Entonces no existían pulverizadores de agua, ni planchas de vapor ni centros de planchado, solo planchas de hierro que además tenían formas diferentes según su función.
De las planchas que tenemos en nuestra pequeña colección solo conozco exactamente la función de una, la que servía para planchar sombreros.
Plancha para sombreros, número 2
Sé que estas planchas eran para sombreros porque me lo explicó mi tía Isabelita (en este enlace) y se ven las planchas especiales en la foto de la sombrerería, y en la casa de mis padres estaba guardada junto al molde de sombreros que depositamos en el Museo de la Piel de Ubrique, y que podemos ver en este enlace.
También eran especiales unas planchas más pequeñas, que podríamos erróneamente considerar infantiles, pero que se utilizaban para cuellos, corbatas y cintas. Nuestra tía Juana Saborido Izquierdo, que vivía en la callejuela de la Cárcel, (en la casa en la que se refugió Marcos León López cuando lo perseguían los falangistas), era camisera, especializada en camisas de hombre, y tenía muchas de estas planchitas pequeñas.
Planchas camiseras, con números 1 y 2 |
En esta colección de planchas antiguas hay ejemplares de muchos mercadillos y traperos, incluso tengo alguna de Francia, y otra que me regaló una amiga inglesa. Algunas las hemos encontrado tiradas en el campo (la última no hace ni un año), a lo mejor sin asa o muy oxidada, pero son fáciles de reparar (si alguien saber soldar, claro). Imagino que al ser tan corrientes y al haber más de una en cada casa son miles las planchas que poco a poco han sido arrumbiadas.
Ya en los setenta empezaron a llegar las planchas eléctricas, y aquí también tengo una historia, peligrosa, pero con final feliz.
Abuelo Leandro había traído de Madrid, como siempre, la última novedad tecnológica: una plancha portátil de viaje Jata.
Parecía de juguete, era roja, con una funda con cremallera y un enchufe adaptado a las tomas de varios países, con dos, tres o cuatro "patitas".

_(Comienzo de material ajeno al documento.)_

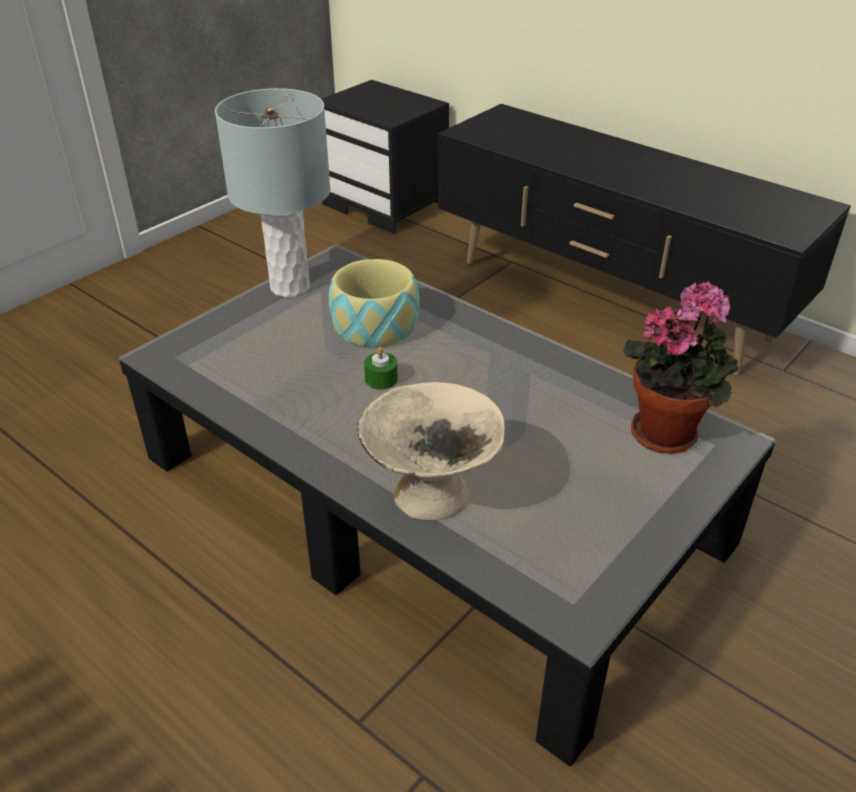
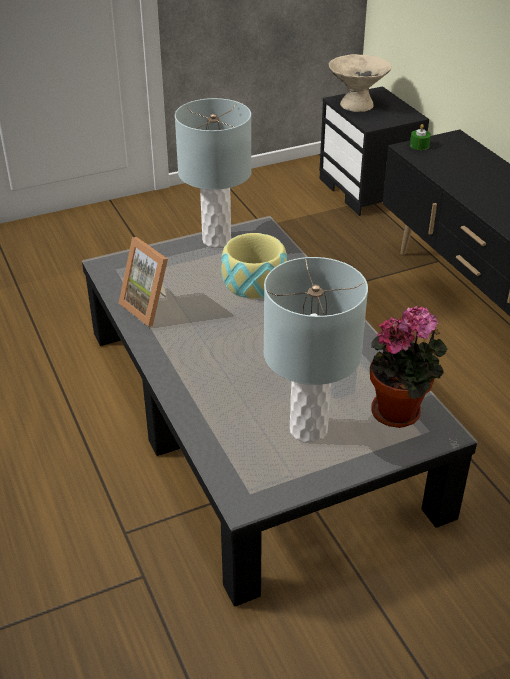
camera: 25 degrees right, 0 degrees up
beige bowl [358,382,505,521] -> beige bowl moved to [328,54,392,112]
green candle [364,347,398,390] -> green candle moved to [410,124,431,150]
none -> picture frame [119,237,168,327]
none -> grey table lamp [264,257,368,443]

Un día, cuando vivíamos en Santa Rosalía, decidí que iba a ayudar a mi madre con la plancha y le iba a dar una sorpresa. Tendría siete años entonces. Como no se podía coger la plancha de hierro para no quemarse, cogí la maravillosa plancha de viaje eléctrica, que no se usaba (pues estaba reservada para los viajes) me llevé la tabla de planchar a la habitación y no tuve otra ocurrencia que enchufarla sin comprobar la corriente, en realidad ni siquiera sabía nada de electricidad.
Lo único que conseguí fue un buen explotijo (que no se me olvide esta palabra para ponerla entre las especiales de nuestra zona, que no consta en la RAE), al enchufar la planchita: la mano quemada y la plancha estropeada para siempre.
Así que a partir de ese momento mi tarea de planchadora fue esa: rociar la ropa antes de que mi madre o Manola la plancharan. Durante mucho tiempo me entretuve rociando la ropa de plancha y preparándola bien enrolladita para que después fuera más fácil la tarea.
Y esa ha sido la reflexión y el recuerdo de esta mañana mientras transformaba el montón de ropa blanca, que nadie había rociado, en una pila planchada y ordenada, es estupendo recuperar recuerdos de la niñez y aún más tener los objetos que refuerzan esos recuerdos.